What is being asked |
Set the listing down again in full, word for word, with the pictures left out.

Data for this task |
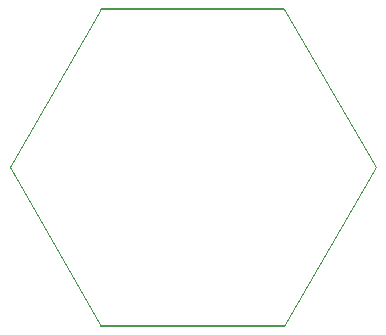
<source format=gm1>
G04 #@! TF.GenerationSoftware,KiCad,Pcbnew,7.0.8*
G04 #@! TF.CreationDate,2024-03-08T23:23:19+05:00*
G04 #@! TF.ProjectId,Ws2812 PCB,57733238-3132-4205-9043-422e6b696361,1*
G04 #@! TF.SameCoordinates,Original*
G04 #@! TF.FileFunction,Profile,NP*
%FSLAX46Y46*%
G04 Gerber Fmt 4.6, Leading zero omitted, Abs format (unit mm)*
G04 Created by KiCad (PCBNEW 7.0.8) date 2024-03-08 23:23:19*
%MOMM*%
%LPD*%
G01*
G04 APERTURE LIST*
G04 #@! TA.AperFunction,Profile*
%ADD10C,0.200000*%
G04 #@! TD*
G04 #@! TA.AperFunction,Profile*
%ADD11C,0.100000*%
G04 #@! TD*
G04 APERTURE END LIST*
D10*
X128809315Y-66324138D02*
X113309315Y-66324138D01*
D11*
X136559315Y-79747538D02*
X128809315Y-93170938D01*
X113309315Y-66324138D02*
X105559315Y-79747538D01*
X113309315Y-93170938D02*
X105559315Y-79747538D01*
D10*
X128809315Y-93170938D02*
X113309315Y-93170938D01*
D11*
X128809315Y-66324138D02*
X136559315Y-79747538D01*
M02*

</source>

Your solution |
<source format=gm1>
G04 #@! TF.GenerationSoftware,KiCad,Pcbnew,7.0.8*
G04 #@! TF.CreationDate,2024-03-08T23:23:19+05:00*
G04 #@! TF.ProjectId,Ws2812 PCB,57733238-3132-4205-9043-422e6b696361,1*
G04 #@! TF.SameCoordinates,Original*
G04 #@! TF.FileFunction,Profile,NP*
%FSLAX46Y46*%
G04 Gerber Fmt 4.6, Leading zero omitted, Abs format (unit mm)*
G04 Created by KiCad (PCBNEW 7.0.8) date 2024-03-08 23:23:19*
%MOMM*%
%LPD*%
G01*
G04 APERTURE LIST*
G04 #@! TA.AperFunction,Profile*
%ADD10C,0.200000*%
G04 #@! TD*
G04 #@! TA.AperFunction,Profile*
%ADD11C,0.100000*%
G04 #@! TD*
G04 APERTURE END LIST*
D10*
X128809315Y-66324138D02*
X113309315Y-66324138D01*
D11*
X136559315Y-79747538D02*
X128809315Y-93170938D01*
X113309315Y-66324138D02*
X105559315Y-79747538D01*
X113309315Y-93170938D02*
X105559315Y-79747538D01*
D10*
X128809315Y-93170938D02*
X113309315Y-93170938D01*
D11*
X128809315Y-66324138D02*
X136559315Y-79747538D01*
M02*

</source>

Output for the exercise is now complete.